Collected data
+ + + + +

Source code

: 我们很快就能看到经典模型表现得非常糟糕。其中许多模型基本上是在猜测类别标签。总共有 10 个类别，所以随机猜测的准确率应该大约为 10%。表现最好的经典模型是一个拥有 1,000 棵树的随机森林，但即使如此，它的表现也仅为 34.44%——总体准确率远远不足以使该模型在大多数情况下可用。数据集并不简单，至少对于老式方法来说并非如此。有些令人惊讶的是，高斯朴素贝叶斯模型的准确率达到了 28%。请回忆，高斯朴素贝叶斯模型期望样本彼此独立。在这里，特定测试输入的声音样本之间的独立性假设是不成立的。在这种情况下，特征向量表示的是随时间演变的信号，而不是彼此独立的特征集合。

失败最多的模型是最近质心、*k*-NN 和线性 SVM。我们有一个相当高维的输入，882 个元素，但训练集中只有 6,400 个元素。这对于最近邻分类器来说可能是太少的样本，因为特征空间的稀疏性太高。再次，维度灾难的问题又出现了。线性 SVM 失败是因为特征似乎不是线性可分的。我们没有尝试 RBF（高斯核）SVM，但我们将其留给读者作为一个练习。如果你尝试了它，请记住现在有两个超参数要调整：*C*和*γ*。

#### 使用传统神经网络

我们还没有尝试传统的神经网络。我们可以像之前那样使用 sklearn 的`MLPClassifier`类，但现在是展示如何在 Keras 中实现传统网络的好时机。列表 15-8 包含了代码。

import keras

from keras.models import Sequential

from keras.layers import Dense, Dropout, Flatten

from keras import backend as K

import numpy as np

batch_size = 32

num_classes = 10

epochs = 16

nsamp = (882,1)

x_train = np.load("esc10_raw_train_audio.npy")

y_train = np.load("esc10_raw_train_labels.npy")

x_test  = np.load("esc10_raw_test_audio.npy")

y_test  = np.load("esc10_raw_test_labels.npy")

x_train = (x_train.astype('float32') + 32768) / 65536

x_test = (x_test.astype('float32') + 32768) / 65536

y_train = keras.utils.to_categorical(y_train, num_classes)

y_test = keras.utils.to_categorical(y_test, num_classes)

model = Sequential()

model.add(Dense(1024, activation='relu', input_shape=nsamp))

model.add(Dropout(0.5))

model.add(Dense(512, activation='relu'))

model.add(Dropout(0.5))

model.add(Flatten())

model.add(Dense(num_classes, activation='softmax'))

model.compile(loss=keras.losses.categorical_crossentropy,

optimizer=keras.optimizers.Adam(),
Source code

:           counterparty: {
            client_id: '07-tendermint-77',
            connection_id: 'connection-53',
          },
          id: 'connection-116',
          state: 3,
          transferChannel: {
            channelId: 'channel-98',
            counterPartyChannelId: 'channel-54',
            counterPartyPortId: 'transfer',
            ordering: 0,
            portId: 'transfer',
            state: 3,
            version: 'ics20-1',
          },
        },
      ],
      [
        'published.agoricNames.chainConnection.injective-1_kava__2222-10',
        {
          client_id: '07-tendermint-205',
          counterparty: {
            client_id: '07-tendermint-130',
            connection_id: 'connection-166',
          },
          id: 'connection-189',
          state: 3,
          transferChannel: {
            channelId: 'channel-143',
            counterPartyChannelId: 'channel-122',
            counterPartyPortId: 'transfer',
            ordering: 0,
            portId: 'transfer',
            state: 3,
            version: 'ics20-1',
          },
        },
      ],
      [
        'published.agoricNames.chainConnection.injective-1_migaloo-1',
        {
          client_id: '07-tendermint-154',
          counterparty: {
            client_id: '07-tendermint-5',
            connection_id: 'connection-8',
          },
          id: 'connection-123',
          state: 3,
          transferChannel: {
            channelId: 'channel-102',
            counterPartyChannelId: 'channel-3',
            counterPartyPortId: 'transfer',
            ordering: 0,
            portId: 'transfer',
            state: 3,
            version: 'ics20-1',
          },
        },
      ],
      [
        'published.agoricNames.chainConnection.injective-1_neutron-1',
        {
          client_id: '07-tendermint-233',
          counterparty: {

+ + + + +

◆ EXERCISE DIRECTIONS:
All that is needed is the exact run of lines above from the line containing "x_test  = np.l" through the line containing "model.add(Flatten())", both of them included.

◆ RESPONSE FOR THIS EXERCISE:
x_test  = np.load("esc10_raw_test_audio.npy")

y_test  = np.load("esc10_raw_test_labels.npy")

x_train = (x_train.astype('float32') + 32768) / 65536

x_test = (x_test.astype('float32') + 32768) / 65536

y_train = keras.utils.to_categorical(y_train, num_classes)

y_test = keras.utils.to_categorical(y_test, num_classes)

model = Sequential()

model.add(Dense(1024, activation='relu', input_shape=nsamp))

model.add(Dropout(0.5))

model.add(Dense(512, activation='relu'))

model.add(Dropout(0.5))

model.add(Flatten())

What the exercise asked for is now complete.